**TASK PROMPT:** Output the lines of the records from the line containing "collectors: ex herb. Biltmore" through the line containing "name author: Buckley" as a Markdown table with columns Row and Line, numbering each line and omitting blank ones.

**ENTRIES SUPPLIED:**
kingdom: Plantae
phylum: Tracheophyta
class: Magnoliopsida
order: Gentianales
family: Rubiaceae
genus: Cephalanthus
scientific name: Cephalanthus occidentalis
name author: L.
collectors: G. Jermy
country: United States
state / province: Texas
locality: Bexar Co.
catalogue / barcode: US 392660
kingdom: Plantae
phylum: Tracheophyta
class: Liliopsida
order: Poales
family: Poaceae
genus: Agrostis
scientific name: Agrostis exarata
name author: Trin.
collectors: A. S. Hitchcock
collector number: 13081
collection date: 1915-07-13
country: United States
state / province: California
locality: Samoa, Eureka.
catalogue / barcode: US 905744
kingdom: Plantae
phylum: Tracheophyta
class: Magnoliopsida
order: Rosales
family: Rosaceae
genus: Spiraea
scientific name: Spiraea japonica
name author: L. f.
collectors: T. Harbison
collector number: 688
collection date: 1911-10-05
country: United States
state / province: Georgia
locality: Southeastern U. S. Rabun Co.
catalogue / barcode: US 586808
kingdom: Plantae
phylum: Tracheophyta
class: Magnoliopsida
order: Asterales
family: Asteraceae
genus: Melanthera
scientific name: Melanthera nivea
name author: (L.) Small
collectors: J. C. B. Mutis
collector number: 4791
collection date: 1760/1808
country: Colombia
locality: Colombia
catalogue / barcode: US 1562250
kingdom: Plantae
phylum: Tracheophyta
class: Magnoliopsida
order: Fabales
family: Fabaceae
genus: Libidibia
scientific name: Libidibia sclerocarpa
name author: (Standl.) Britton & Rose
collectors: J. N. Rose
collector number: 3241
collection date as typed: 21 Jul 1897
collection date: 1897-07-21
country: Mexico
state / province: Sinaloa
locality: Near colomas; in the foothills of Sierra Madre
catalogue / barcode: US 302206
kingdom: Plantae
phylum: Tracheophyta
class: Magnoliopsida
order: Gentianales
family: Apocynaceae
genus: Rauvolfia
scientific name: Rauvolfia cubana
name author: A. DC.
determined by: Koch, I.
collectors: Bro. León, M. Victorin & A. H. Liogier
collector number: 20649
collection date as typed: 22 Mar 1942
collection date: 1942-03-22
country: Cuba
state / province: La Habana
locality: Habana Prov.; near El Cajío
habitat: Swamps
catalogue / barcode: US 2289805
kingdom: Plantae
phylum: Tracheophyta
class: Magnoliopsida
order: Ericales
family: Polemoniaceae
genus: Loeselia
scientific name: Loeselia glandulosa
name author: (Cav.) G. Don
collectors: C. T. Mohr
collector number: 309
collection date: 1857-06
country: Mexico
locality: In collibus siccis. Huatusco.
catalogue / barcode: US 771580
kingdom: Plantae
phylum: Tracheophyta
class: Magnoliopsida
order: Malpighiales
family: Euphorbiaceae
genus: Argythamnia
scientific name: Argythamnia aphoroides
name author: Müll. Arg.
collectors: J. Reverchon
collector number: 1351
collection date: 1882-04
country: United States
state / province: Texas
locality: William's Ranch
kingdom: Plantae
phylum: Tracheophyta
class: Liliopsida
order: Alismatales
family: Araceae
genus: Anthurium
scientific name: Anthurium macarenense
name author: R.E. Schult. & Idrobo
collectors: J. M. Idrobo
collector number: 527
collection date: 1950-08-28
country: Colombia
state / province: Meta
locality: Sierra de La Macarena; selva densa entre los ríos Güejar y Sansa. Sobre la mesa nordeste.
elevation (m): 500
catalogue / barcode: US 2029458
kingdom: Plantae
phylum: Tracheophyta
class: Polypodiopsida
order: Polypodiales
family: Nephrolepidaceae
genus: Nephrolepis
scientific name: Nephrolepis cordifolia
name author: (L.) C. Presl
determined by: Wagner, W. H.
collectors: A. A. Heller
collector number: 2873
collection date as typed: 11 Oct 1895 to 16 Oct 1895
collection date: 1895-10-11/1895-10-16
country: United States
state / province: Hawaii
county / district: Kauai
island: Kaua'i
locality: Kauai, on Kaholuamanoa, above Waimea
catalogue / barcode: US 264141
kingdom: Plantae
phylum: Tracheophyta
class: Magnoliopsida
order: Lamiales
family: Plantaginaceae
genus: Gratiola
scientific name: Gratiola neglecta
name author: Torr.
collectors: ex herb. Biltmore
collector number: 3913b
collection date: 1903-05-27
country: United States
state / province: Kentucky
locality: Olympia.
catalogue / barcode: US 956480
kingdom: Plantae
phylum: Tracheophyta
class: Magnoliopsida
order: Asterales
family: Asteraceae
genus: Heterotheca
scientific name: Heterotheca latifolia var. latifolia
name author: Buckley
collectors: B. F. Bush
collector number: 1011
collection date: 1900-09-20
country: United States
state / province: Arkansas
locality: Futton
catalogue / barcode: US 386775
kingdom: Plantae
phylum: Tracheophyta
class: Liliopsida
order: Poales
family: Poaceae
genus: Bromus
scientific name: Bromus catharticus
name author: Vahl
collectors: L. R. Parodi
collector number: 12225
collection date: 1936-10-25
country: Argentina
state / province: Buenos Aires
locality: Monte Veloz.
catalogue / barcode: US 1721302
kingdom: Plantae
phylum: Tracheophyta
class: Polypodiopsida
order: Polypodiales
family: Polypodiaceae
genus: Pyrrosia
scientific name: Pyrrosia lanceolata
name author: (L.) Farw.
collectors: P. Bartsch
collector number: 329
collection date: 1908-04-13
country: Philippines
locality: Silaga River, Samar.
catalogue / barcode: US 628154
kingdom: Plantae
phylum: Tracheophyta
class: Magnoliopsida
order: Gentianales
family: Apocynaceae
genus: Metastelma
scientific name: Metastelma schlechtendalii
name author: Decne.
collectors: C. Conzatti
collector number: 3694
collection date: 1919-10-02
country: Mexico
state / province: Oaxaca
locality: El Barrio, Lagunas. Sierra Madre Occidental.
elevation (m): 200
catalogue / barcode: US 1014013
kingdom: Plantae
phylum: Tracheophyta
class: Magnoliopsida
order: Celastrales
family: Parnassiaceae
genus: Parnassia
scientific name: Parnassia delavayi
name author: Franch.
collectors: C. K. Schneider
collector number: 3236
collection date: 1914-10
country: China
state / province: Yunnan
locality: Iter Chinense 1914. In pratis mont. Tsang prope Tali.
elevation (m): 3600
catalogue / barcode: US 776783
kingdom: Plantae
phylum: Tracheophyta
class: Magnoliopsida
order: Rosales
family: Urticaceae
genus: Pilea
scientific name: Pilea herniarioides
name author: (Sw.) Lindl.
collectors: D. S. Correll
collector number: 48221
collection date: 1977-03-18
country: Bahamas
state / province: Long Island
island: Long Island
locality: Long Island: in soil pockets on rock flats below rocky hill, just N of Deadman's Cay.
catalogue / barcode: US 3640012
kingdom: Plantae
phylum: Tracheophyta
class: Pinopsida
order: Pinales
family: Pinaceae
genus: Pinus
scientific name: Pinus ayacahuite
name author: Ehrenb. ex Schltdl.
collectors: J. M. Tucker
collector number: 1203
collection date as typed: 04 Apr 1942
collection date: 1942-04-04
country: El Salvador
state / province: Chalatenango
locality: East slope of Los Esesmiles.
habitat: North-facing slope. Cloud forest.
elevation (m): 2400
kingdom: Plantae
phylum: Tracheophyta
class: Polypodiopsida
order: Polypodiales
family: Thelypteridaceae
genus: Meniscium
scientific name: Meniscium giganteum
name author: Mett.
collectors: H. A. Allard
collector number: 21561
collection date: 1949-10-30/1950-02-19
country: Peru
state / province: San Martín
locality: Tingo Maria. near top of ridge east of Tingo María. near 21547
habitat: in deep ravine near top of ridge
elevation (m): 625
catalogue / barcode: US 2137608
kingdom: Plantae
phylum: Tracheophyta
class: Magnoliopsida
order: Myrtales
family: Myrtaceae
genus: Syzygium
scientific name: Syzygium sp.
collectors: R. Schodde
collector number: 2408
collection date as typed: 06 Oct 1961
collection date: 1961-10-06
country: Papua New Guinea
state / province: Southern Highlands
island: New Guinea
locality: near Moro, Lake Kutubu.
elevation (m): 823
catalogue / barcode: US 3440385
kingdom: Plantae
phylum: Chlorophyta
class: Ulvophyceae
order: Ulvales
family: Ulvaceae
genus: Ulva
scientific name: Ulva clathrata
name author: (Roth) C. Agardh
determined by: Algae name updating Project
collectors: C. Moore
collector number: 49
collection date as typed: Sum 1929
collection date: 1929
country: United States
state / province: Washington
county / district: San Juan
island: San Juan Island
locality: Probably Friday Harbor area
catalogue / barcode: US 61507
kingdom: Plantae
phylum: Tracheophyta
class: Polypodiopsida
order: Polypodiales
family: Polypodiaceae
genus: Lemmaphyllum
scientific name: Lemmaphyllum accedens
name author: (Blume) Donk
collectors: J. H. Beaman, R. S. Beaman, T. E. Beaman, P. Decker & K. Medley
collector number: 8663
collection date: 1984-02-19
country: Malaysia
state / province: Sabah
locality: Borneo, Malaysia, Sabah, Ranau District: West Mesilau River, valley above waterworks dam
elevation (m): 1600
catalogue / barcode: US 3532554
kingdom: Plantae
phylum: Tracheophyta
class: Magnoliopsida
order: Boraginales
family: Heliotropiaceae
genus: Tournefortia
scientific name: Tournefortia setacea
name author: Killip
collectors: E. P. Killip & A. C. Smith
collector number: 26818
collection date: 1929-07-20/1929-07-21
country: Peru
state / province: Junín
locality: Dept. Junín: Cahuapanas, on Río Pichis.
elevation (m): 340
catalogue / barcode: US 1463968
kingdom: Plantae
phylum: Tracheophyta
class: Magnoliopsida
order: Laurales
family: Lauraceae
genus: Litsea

**FINISHED EXERCISE:**
| Row | Line |
|---|---|
| 1 | collectors: ex herb. Biltmore |
| 2 | collector number: 3913b |
| 3 | collection date: 1903-05-27 |
| 4 | country: United States |
| 5 | state / province: Kentucky |
| 6 | locality: Olympia. |
| 7 | catalogue / barcode: US 956480 |
| 8 | kingdom: Plantae |
| 9 | phylum: Tracheophyta |
| 10 | class: Magnoliopsida |
| 11 | order: Asterales |
| 12 | family: Asteraceae |
| 13 | genus: Heterotheca |
| 14 | scientific name: Heterotheca latifolia var. latifolia |
| 15 | name author: Buckley |